A leading industry analyst on municipal wireless projects is revising its 2007 spending estimates as cities find their projects costing more and drawing less interest from residential customers than expected.

In an annual State of the Market Report, MuniWireless estimates U.S. expenditures at $329 million for the year, down from the $460 million projection made for 2007 last year. MuniWireless founder Esme Vos cited several factors, including cities and service providers changing their strategies and technical hurdles requiring additional hardware.

But Vos notes the revised estimate is still 35 percent above the $243 million spent in 2006 on projects to blanket all or parts of cities with Wi-Fi and other wireless Internet access.

She also expects annual growth rates of 33 percent to 48 percent until 2010. Spending for 2009 is now projected at $687 million, compared with the $1.76 billion made in last year’s report.

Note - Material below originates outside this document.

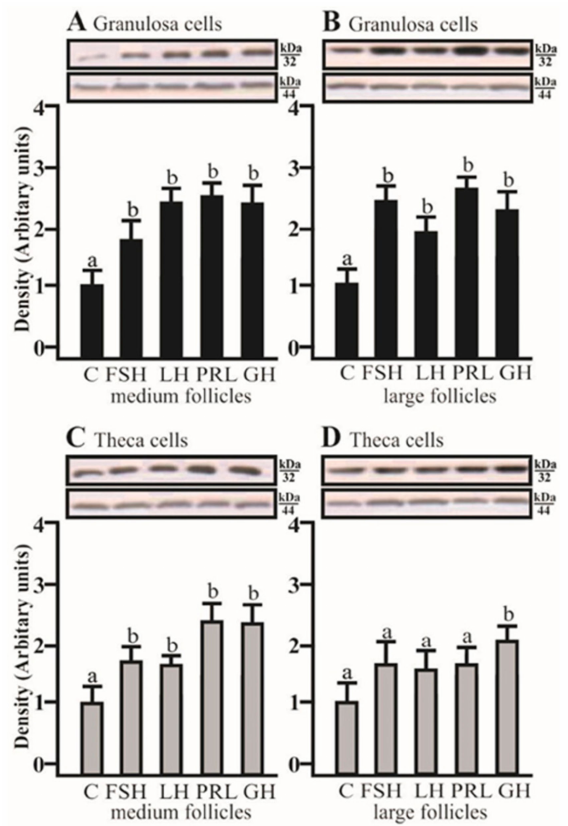
Figure 4. The changes in the expression of AQP5 (kDa 32) protein in porcine Gc and Tc obtained from MF and LF after 24 h co-culture of these cells in the absence (C) or presence of follicle-stimulating hormone (FSH), luteinizing hormone (LH), prolactin (PRL), and growth hormone (GH). The samples were subjected to Western blot analysis and normalized to the expression of β -actin (kDa 44), ( A , B ) in the Gc and ( C , D ) Tc. Values are expressed as means ± S.E.M from five separate experiments, each performed in triplicate ( p < 0.05 compared with controls). Statistically significant di ff erences between treatments are indicated by di ff erent letters (a, b). C:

“It may not be the 100 percent year-over-year growth municipalities and service providers were predicting just a year ago, but it’s still a large and fast-growing market,” Vos wrote in the report issued this week.

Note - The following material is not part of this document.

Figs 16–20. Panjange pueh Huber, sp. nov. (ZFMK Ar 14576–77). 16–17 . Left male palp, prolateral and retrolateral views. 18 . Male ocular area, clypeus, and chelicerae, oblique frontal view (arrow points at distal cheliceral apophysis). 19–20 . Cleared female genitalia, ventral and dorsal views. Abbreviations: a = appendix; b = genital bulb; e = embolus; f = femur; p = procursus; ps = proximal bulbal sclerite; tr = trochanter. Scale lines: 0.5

Service providers have been questioning whether the networks will generate enough revenue to justify the multimillion-dollar investments to build and maintain them. EarthLink Inc., one of the chief evangelists of municipal Wi-Fi, has decided it can no longer afford to foot the bill by itself.

Doubts aside, Vos said she expects market demand to continue as city workers successfully use wireless systems to read electric meters and file building inspection reports remotely and as communities become more innovative in tapping federal and state grants.

She also said Wi-Fi-enabled gadgets like Apple Inc.’s iPhone should drive demand.